Gsolved with kotmhn and Om245. Let consider graph $G$. We consider every vertex as child or orphan and there is edge between two vertices if and only if they are friends. We call clique as gang. Claim: Neighborhood set of every child contain at max $2$ gang. Consider some baby child $C$. If it's connected to $A$ and $B$ such that there is edge between $AB$. Now if we have some kid $D$ which is friend of $C$ and atleast one of $A$ or $B$. Then note that for even number of enemies pairs, only possiblity is $DA$ and $DB$ both are edges. Consider set $R$ contains $A,B,D$. We consider all those vertex which are common friends with $C$ and common friend with some orphan in $R$. Observe by same argument it will also part of $R$ and all vertecies in $R$ connected to each other.

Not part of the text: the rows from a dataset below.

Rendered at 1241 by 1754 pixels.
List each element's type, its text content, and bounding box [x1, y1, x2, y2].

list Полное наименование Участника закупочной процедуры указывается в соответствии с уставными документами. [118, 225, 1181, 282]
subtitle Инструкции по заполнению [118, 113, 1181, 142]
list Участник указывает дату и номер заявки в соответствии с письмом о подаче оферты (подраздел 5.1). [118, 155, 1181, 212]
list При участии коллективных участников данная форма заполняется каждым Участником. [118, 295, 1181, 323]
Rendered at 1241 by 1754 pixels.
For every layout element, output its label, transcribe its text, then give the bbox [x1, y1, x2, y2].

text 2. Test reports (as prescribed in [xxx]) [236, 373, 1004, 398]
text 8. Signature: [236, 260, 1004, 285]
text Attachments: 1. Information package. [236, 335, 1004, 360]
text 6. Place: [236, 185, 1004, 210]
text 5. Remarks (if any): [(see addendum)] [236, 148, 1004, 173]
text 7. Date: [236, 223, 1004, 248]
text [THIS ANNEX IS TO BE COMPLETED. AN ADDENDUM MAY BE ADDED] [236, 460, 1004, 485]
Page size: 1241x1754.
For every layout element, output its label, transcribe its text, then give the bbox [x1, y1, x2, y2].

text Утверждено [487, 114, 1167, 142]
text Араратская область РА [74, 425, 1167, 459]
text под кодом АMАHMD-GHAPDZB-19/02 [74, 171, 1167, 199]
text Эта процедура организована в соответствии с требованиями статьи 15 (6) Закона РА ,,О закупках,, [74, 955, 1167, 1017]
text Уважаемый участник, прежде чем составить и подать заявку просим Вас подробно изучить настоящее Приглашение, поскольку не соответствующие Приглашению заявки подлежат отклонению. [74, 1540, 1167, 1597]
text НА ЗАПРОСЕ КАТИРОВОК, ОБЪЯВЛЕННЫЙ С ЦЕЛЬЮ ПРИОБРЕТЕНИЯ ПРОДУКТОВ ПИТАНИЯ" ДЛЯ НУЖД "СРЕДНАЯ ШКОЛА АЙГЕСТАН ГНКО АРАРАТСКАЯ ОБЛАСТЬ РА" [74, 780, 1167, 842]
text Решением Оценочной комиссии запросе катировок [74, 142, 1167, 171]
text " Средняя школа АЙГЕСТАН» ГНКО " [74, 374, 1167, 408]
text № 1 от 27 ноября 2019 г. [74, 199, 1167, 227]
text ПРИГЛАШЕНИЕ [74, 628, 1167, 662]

If there are $3$ or more such gangs connected to $C$ then let $R_1,R_2$ and $R_3$ are $3$ of them. Then as there is no edge between these gangs consider $3$ vertex each from one gang and $C$. As there will be $3$ pair of lifelong enemies, this is not possible. Hence atmax $2$ gangs can be there. Claim: Two different gangs can have at max $1$ child common. If it have more then $1$, we consider $2$ common vertex in two gangs $A$ and $B$. Also consider $C$ and $D$ child each one from one gangs $C$ and $D$ who are enemies. Note this exists as otherwise they are not different gangs. Now from $A$ we have $B,C,D$ as friends. But there are only one pair of enemies between orphans, not fair. Now we do parenting of orphans. (Distributing $2$ parent to each child) Suppose take some teenager child, we assign mother and father to first child or $p_1$ and $p_2$ parents to it. Now as we have at most $2$ gangs, we will give $p_1$ to one gangs and $p_2$ to other if necessary. Now we do same parenting for each child, As if, some of friend of first child we have $p_1$ as it's parent already. Now we give some new parents $p_3$ to new friends (which are not of good friends of first child). Similarly each time we introduce new parents as we have infinite supply of parents. Then no parent will fall in love triangle.